NCDs in humanitarian crisis
During my most recent trip to Africa, I worked at Kisoro District Hospital in southwest Uganda, not far from the Congolese-Ruwandan border, treating local Ugandan villagers as well as an influx of refugees from the nearby Democratic Republic of Congo. I almost breathed a sigh of relief when an individual would walk into the hospital with a cough or fever. Malaria and tuberculosis were well treatable in Kisoro. After just a few days of anti-malarial, anti-tuberculous or antibiotic therapy most patients recovered quickly, within days, sometimes hours. Even anti-retrovirals were available and an effective HIV program in place in this small district hospital. The success of the global efforts made in the arena of infectious diseases was evident.
It was an entirely different story when someone presented with high blood sugar levels or diabetes. With the limited resources that were available, it felt near to impossible to treat these individuals. Insulin was available only sporadically and oral anti-diabetic medications were frequently unavailable or, when present, prohibitively expensive. Even if glucose-lowering agents were available, being able to monitor blood sugar levels was often not possible. The situation was equally grave at the largest hospital in the country. The designated 'diabetes ward' had no glucose strips. No EKG machines. No dialysis facility.
I vividly remember a young woman in her early 30s, mother of 3 young children, with kidney failure secondary to diabetes. Her body face and body were swollen and she laid on her bed pounding her chest trying to alleviate the pain from pericarditis. Without dialysis capabilities and very limited insulin supplies we were unable to help her and she died a few weeks later. None of the type 1 diabetics I encountered in Africa survived. During my month is Kisoro two young men presented to the hospital with deep, gasping breathing and a fruity odor to their breath, suggestive of diabetic ketoacidosis. Without the ability to administer insulin or monitor their potassium levels, they both died within hours. Other diabetic patients were continually readmitted to the hospital with dehydration, recurrent infections or wounds that would not heal.
The heavy burden of chronic, non-communicable diseases (NCDs) globally is striking. According to the WHO, an estimated 36 million deaths were thought to be due to NCDs in 2008, accounting for 63% on the deaths that occurred globally. This number is projected to increase to 55 million by 2030 with the most rapid rise expected to occur in developing countries. The diseases that make the largest contribution to the morbidity and mortality of NCDs are cardiovascular disease, cancer, chronic respiratory diseases and diabetes.
Diabetes has been described has one of the largest global health emergencies of the 21st century with an estimated 415 million people currently affected worldwide. This number is expected to rise to 642 million by 2040. Reports suggest that 77% of individuals with diabetes live in low- and middle-income countries (LMICs) and 90% of new cases of diabetes will occur in developing countries. Africa has the highest percentage of undiagnosed people (~67%) and 1 in 10 people in the Middle East and North Africa have diabetes (9.1% prevalence). Moreover, in developing countries those affected are most frequently between the ages of 35 and 64, their most economically productive years and more than half a million children under the age of 14 are living with type 1 diabetes. Sobering reports suggest that children in Sub-Saharan Africa with newly diagnosed type 1 diabetes often have a life expectancy of less than one year.

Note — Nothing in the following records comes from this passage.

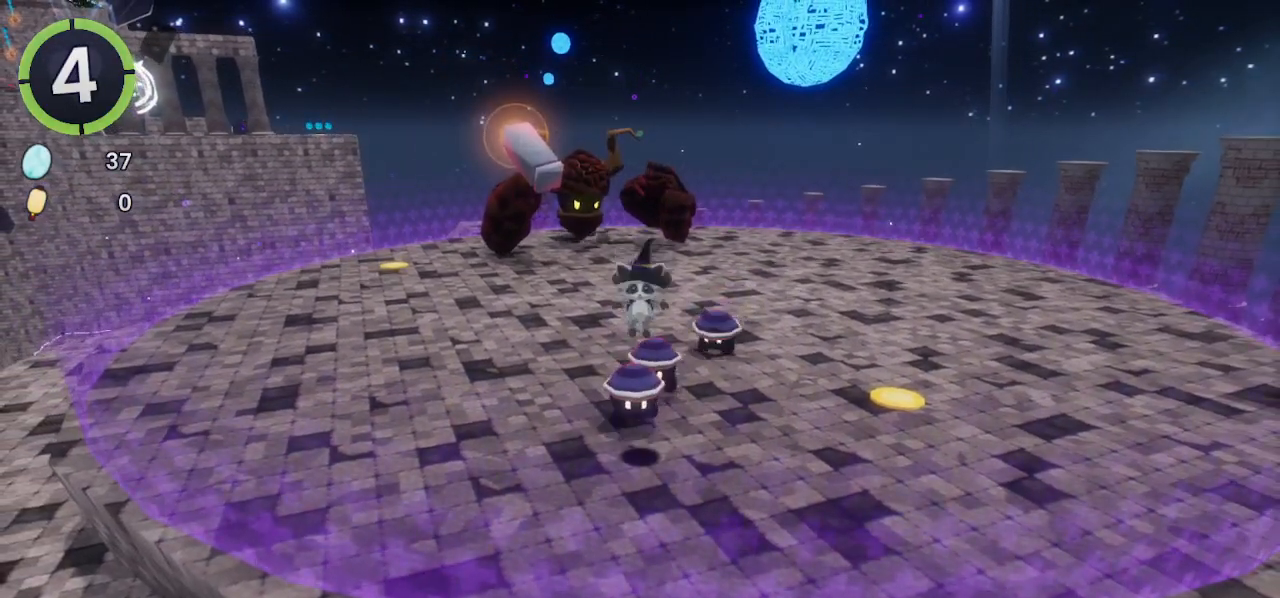
{"buttons": [], "left_stick": "center", "right_stick": "center", "events": [[133, "CROSS", "down"], [233, "CROSS", "up"]]}
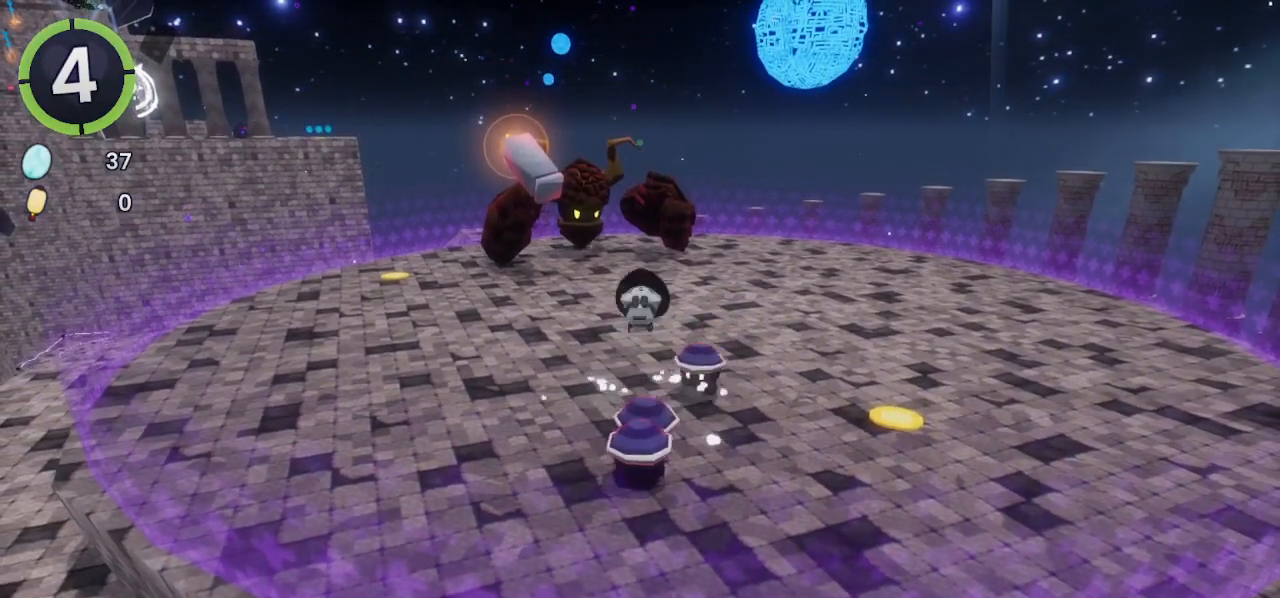
{"buttons": [], "left_stick": "center", "right_stick": "center", "events": []}
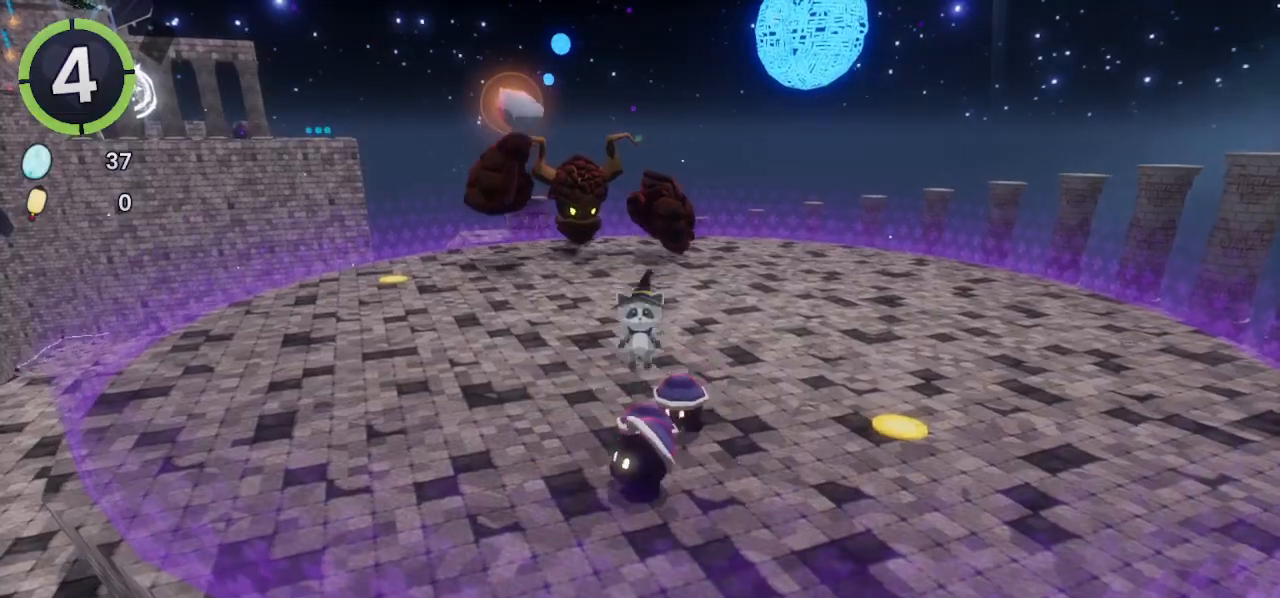
{"buttons": [], "left_stick": "center", "right_stick": "center", "events": []}
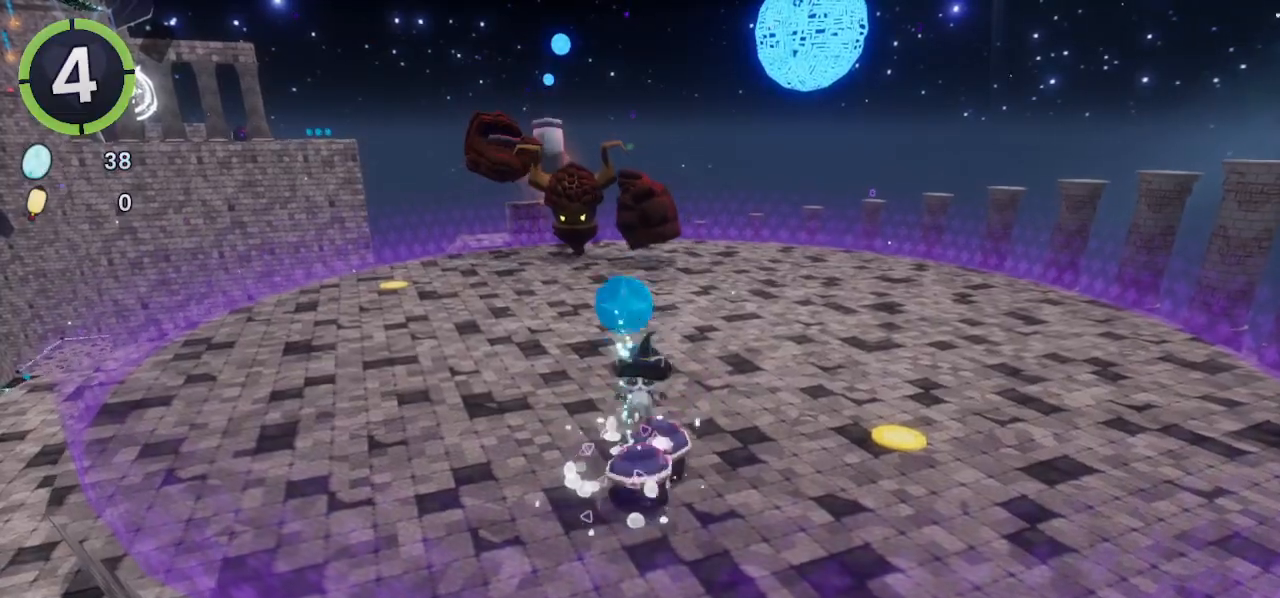
{"buttons": [], "left_stick": "center", "right_stick": "center", "events": []}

Not only are LMICs disproportionately affected by NCDs, but also suffer the largest burden of humanitarian crises. The UNHCR Global Trends Report estimates that a staggering 65.3 million people were displaced from their homes as refugees or internally displaced persons (IDPs) in 2015- the highest level ever recorded. Individuals with NCDs are more vulnerable in crisis situations, emergencies exacerbate NCDs and there is invariably a healthcare gap for those with chronic disease during and following emergencies. Moreover, emergencies are increasingly becoming protracted with the average length of conflict-induced displacement being 17 years, which results in significant health ramifications.
Despite these massive global changes, the problem of NCDs in humanitarian emergencies and conflict settings has largely been neglected. The international community is increasingly challenged with how to manage NCDs in such settings. There is a lack of evidence-based guidelines for the management of NCDs in fragile states and it is unclear what interventions are effective and feasible. Increased advocacy, education and awareness around NCDs is needed to rally the global community to action. The burden of disease in emergencies needs to be further evaluated. Given largely fragmented NCD care in fragile states, improving coordination and collaboration between humanitarian agencies, academia and governments is crucial to build capacity, monitor and evaluate the delivery of NCD care. Moreover, access to essential medications, such as insulin, must be improved and the impact of NCD preventive activities and preparedness for crisis further addressed.
Although this seems an insurmountable task, the impressive progress that has been made in the management of communicable diseases demonstrates that large-scale change is achievable with global collaboration, research and advocacy. Therefore, let us face this new frontier in global health with courage to establish feasible and effective interventions in order to improve humanitarian action and join international efforts to prevent, control and ultimately reduce the burden of NCDs, in particular in the world's most vulnerable populations.